WILLIAM LEWIS
Artist Statement
The “peculiar miracle” of painting (as Philip Guston once described it) is that pushing colored dirt around a flat surface can, in all its crude bluntness or sumptuous finesse, restore the mundane physical world to us anew. In its uncanny, mysterious alchemy, painting arrests our attention, asking us to attend to the familiar appearance of things seen but edging toward invisibility in plain sight, calling upon the viewer to stop and look, to be blindsided by a sudden shock of recognition. In this recent series entitled House Contents Grounds I have sought to recapture a lost time and place. This arose from the unlikely rediscovery, in a box of junk, of a twenty five year old video tape made on a visit to my ancestral home in Alabama.
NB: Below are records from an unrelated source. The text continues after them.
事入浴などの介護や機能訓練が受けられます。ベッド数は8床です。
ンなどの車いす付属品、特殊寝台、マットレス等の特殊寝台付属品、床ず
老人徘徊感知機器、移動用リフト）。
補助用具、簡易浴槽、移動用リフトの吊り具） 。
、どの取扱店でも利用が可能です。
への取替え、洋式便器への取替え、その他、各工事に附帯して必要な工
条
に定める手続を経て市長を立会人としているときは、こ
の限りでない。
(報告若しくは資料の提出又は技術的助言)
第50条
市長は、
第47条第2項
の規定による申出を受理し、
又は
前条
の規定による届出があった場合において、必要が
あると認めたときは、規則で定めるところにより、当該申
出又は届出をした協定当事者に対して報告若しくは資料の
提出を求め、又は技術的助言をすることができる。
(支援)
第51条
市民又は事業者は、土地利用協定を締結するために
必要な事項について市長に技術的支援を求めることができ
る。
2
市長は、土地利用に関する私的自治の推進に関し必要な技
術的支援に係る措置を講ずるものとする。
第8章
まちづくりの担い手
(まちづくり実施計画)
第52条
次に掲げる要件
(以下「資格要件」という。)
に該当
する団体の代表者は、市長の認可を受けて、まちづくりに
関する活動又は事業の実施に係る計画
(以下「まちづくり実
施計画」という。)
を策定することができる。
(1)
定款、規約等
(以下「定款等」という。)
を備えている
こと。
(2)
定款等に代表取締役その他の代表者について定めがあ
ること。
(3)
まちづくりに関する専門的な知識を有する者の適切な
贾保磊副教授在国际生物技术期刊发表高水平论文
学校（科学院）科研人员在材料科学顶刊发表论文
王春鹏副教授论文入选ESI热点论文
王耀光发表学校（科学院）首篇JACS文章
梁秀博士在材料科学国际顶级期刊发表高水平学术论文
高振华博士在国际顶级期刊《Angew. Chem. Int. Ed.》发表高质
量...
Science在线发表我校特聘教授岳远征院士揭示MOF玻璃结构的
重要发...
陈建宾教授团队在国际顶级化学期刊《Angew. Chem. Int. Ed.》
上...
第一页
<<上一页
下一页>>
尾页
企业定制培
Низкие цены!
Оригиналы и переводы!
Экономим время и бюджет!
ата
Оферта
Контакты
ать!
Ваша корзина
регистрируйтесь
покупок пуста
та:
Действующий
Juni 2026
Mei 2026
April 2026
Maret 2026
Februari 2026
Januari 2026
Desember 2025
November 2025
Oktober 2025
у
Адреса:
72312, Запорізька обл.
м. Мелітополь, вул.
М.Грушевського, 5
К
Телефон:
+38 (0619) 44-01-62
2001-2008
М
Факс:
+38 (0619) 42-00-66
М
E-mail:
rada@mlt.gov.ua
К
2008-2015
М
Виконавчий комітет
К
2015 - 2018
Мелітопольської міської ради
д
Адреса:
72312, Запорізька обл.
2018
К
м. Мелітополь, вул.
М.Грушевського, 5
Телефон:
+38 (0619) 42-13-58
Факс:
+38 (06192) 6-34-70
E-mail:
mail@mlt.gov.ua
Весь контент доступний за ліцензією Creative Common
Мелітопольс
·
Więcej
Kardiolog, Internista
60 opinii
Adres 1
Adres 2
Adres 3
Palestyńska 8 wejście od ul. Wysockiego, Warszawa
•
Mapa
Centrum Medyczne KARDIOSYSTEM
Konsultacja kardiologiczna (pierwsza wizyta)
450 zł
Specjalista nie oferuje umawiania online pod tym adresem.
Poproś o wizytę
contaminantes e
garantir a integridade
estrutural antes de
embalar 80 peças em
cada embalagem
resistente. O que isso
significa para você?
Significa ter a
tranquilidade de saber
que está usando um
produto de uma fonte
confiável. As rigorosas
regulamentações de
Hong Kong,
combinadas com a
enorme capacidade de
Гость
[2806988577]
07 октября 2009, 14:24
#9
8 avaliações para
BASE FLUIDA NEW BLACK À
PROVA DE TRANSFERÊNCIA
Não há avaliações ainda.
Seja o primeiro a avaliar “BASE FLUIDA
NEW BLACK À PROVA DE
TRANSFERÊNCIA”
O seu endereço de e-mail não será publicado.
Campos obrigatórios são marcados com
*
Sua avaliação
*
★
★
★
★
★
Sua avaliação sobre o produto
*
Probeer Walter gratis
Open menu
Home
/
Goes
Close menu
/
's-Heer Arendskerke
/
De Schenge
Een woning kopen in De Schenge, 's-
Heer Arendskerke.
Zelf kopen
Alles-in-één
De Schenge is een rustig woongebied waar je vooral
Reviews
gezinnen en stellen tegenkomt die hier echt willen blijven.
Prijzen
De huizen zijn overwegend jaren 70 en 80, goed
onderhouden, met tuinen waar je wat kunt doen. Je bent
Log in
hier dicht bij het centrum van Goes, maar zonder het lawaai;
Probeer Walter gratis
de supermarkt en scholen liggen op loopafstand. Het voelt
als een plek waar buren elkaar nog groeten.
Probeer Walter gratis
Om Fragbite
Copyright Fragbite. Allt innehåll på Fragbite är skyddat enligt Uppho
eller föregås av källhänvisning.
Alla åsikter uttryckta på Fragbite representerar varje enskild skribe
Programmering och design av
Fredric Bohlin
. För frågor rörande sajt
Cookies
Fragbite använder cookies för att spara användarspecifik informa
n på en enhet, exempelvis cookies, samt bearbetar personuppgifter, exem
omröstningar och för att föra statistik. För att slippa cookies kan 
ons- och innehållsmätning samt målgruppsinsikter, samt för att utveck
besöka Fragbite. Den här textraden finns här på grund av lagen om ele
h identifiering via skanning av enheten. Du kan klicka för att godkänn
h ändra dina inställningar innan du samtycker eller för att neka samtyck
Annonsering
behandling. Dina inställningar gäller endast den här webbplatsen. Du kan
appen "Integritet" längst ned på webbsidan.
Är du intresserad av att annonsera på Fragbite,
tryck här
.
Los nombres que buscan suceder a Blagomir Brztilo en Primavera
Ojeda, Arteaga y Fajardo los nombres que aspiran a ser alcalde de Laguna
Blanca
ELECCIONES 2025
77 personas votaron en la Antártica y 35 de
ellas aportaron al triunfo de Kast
My grandmother had scrawled upon it “Bill made this” and put it in my suitcase. Because I thought of it then as something made out of curiosity at how a camcorder worked, it was tucked away and forgotten about it. Viewing the imagery again felt like a revelation: something akin to Proust’s Marcel tasting the madeleine near the opening of Swann’s Way. Though the content was mundane, the effect on me was profound, and I set out to place myself once again in that long ago context – through the act of painting.
No matter how outwardly absurd, damaged, humdrum, distant or forlorn, the sheer fathomless variety of the world demands we be patient witnesses, gleaners of its unsung splendors.